I can trace my love of nature all the way back to the summer of 1986, when my primary school teacher lead our class on a wildlife trail in the woods above Patcham railway tunnel. I loved the pitter patter of raindrops on freshly opened beech leaves; birdsong and caterpillars taking shelter. It was the first time I enjoyed being so wet. Late into the night, I would pore over hand-me-down Ladybird books, detailing the natural history of butterflies and woodland birds. I was a frequent visitor to the Booth Museum of Natural History, with its collection of butterflies, fossils and animal skeletons. I was later to deprive the city of library books by wildlife photographers Stephen Dalton and Niall Benvie by renewing them for months at an end. In the days when nature documentaries were about nature and not their celebrity presenters, the gentle voiceovers of David Attenborough and Andrew Sachs sat in perfect harmony with the visual narrative. As an adult, getting close to wild animals means watching nature documentaries is no longer necessary. My life is a nature documentary! I don't know any other person who has been so close to a Roe deer, that they could hear the animal chewing and burping.

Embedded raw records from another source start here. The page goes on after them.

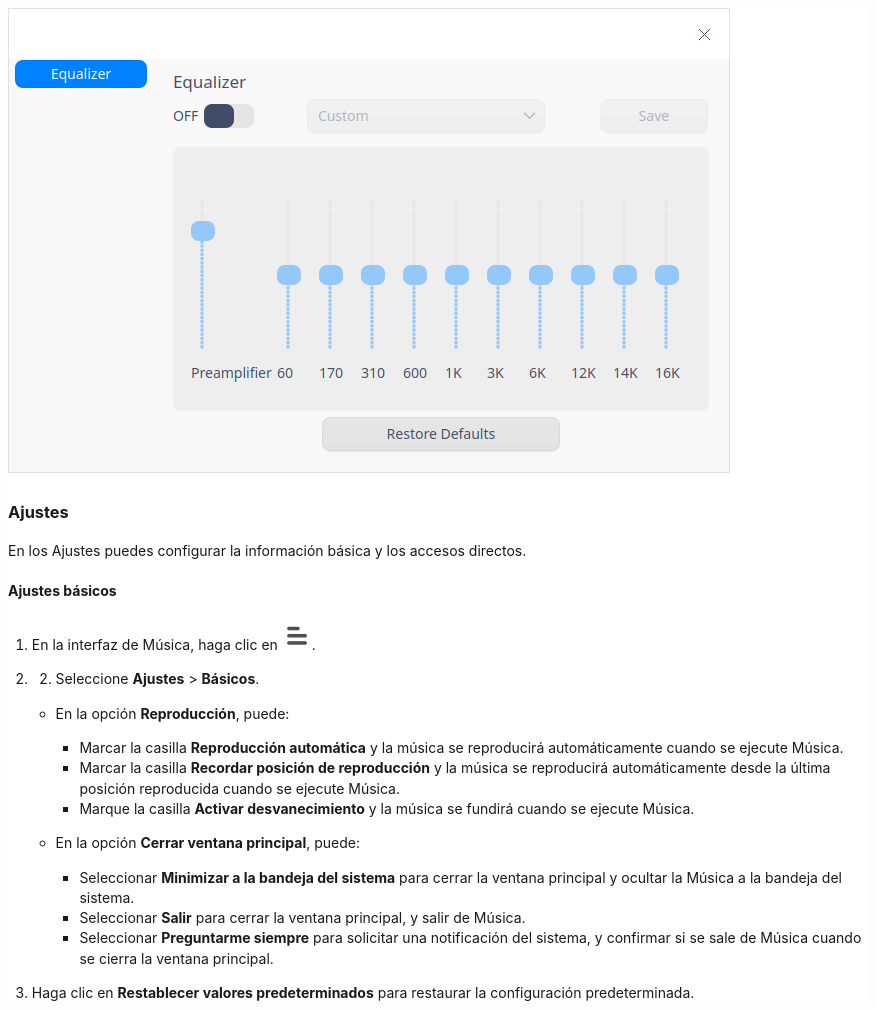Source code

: ![equalizer](jpg/equalizer-1.png)

### Ajustes

En los Ajustes puedes configurar la información básica y los accesos directos.

#### Ajustes básicos

1. En la interfaz de Música, haga clic en ![menú](icon/icon_menu.svg).
2. 2. Seleccione **Ajustes** > **Básicos**.
   - En la opción **Reproducción**, puede:
        - Marcar la casilla **Reproducción automática** y la música se reproducirá automáticamente cuando se ejecute Música.
        - Marcar la casilla **Recordar posición de reproducción** y la música se reproducirá automáticamente desde la última posición reproducida cuando se ejecute Música.
        - Marque la casilla **Activar desvanecimiento** y la música se fundirá cuando se ejecute Música.

   - En la opción **Cerrar ventana principal**, puede:

        - Seleccionar **Minimizar a la bandeja del sistema** para cerrar la ventana principal y ocultar la Música a la bandeja del sistema.
        - Seleccionar **Salir** para cerrar la ventana principal, y salir de Música. 
        - Seleccionar **Preguntarme siempre** para solicitar una notificación del sistema, y confirmar si se sale de Música cuando se cierra la ventana principal.

3. Haga clic en **Restablecer valores predeterminados** para restaurar la configuración predeterminada.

I don't have to travel far from my home town of Brighton to see wildlife. The city itself hosts giant starling murmurations, which gather over Brighton Pier every afternoon in winter. Roe deer can be seen on the South Downs and Fallow deer roam forests on the High Weald.

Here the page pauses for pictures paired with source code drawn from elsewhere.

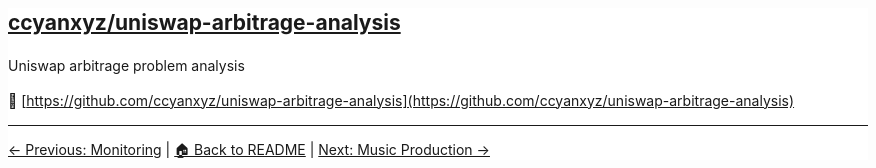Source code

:## [ccyanxyz/uniswap-arbitrage-analysis](https://github.com/ccyanxyz/uniswap-arbitrage-analysis)

Uniswap arbitrage problem analysis

🔗 [https://github.com/ccyanxyz/uniswap-arbitrage-analysis](https://github.com/ccyanxyz/uniswap-arbitrage-analysis)

---


[← Previous: Monitoring](monitoring.txt) | [🏠 Back to README](../README.md) | [Next: Music Production →](music-production.txt)
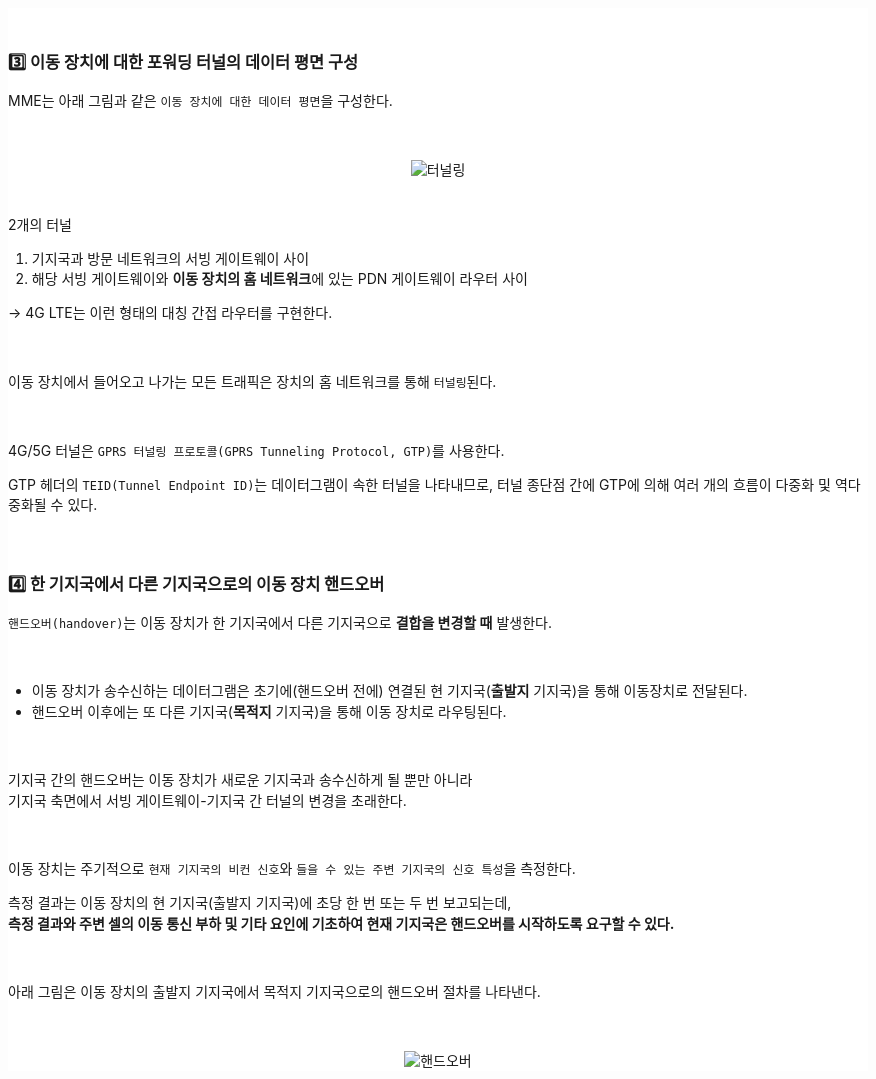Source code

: <br/>

### 3️⃣ 이동 장치에 대한 포워딩 터널의 데이터 평면 구성

MME는 아래 그림과 같은 `이동 장치에 대한 데이터 평면`을 구성한다.

<br/>

<p align="center"><img width="600" alt="터널링" src="https://user-images.githubusercontent.com/86337233/216887710-4548ee72-10d6-45bd-8f32-2d6f666a7339.jpg">

<br/>
<br/>

2개의 터널

1. 기지국과 방문 네트워크의 서빙 게이트웨이 사이
2. 해당 서빙 게이트웨이와 **이동 장치의 홈 네트워크**에 있는 PDN 게이트웨이 라우터 사이

→ 4G LTE는 이런 형태의 대칭 간접 라우터를 구현한다.

<br/>

이동 장치에서 들어오고 나가는 모든 트래픽은 장치의 홈 네트워크를 통해 `터널링`된다.

<br/>

4G/5G 터널은 `GPRS 터널링 프로토콜(GPRS Tunneling Protocol, GTP)`를 사용한다.

GTP 헤더의 `TEID(Tunnel Endpoint ID)`는 데이터그램이 속한 터널을 나타내므로, 터널 종단점 간에 GTP에 의해 여러 개의 흐름이 다중화 및 역다중화될 수 있다.

<br/>

### 4️⃣ 한 기지국에서 다른 기지국으로의 이동 장치 핸드오버

`핸드오버(handover)`는 이동 장치가 한 기지국에서 다른 기지국으로 **결합을 변경할 때** 발생한다.

<br/>

- 이동 장치가 송수신하는 데이터그램은 초기에(핸드오버 전에) 연결된 현 기지국(**출발지** 기지국)을 통해 이동장치로 전달된다.
- 핸드오버 이후에는 또 다른 기지국(**목적지** 기지국)을 통해 이동 장치로 라우팅된다.

<br/>

기지국 간의 핸드오버는 이동 장치가 새로운 기지국과 송수신하게 될 뿐만 아니라  
기지국 축면에서 서빙 게이트웨이-기지국 간 터널의 변경을 초래한다.

<br/>

이동 장치는 주기적으로 `현재 기지국의 비컨 신호`와 `들을 수 있는 주변 기지국의 신호 특성`을 측정한다.

측정 결과는 이동 장치의 현 기지국(출발지 기지국)에 초당 한 번 또는 두 번 보고되는데,  
**측정 결과와 주변 셀의 이동 통신 부하 및 기타 요인에 기초하여 현재 기지국은 핸드오버를 시작하도록 요구할 수 있다.**

<br/>

아래 그림은 이동 장치의 출발지 기지국에서 목적지 기지국으로의 핸드오버 절차를 나타낸다.

<br/>

<p align="center"><img width="600" alt="핸드오버" src="https://user-images.githubusercontent.com/86337233/216887712-02ebc640-42fc-4dfa-98ab-172886039029.jpg">
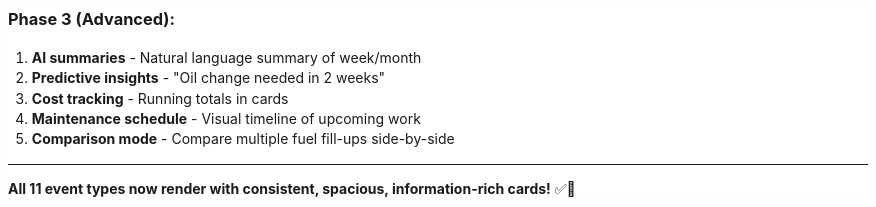 ### **Phase 3 (Advanced):**
1. **AI summaries** - Natural language summary of week/month
2. **Predictive insights** - "Oil change needed in 2 weeks"
3. **Cost tracking** - Running totals in cards
4. **Maintenance schedule** - Visual timeline of upcoming work
5. **Comparison mode** - Compare multiple fuel fill-ups side-by-side

---

**All 11 event types now render with consistent, spacious, information-rich cards!** ✅🎨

All of my photos are of wild animals living freely. You won't find any images from deer parks, game farms, reflection pools and commercial bait stations here. Accessing baited wild animals converts nature into a "product", in which entitled marketing characters pay for "results" to further their "brand" on social media and in competitions. Under neo-liberalism, wildlife, just like healthcare and housing has become another privatised commodity to be bought and sold to the highest bidder. I relish a challenge and deer parks would not be as rewarding to me as stalking elusive wild animals capable of evading the Eurasian Lynx. A second issue is the technical quality of simulated wildlife photography is so high, that it has raised the benchmark of acceptability. Genuine wildlife photographers cannot compete, as everyone now demands better and better shots based on the unnaturally high standards they've seen before. But there is so much more to wildlife photography than photographic skill. The holistic experience of being alone in the forest and accepting uncertainty feels much more authentic than the idea of turning up at Richmond Park and taking bags of photos without either the deer or photographer breaking sweat. If I go home at the end of the day empty handed, tough. That's the way it's meant to be. No-one is entitled to photographs of wild animals.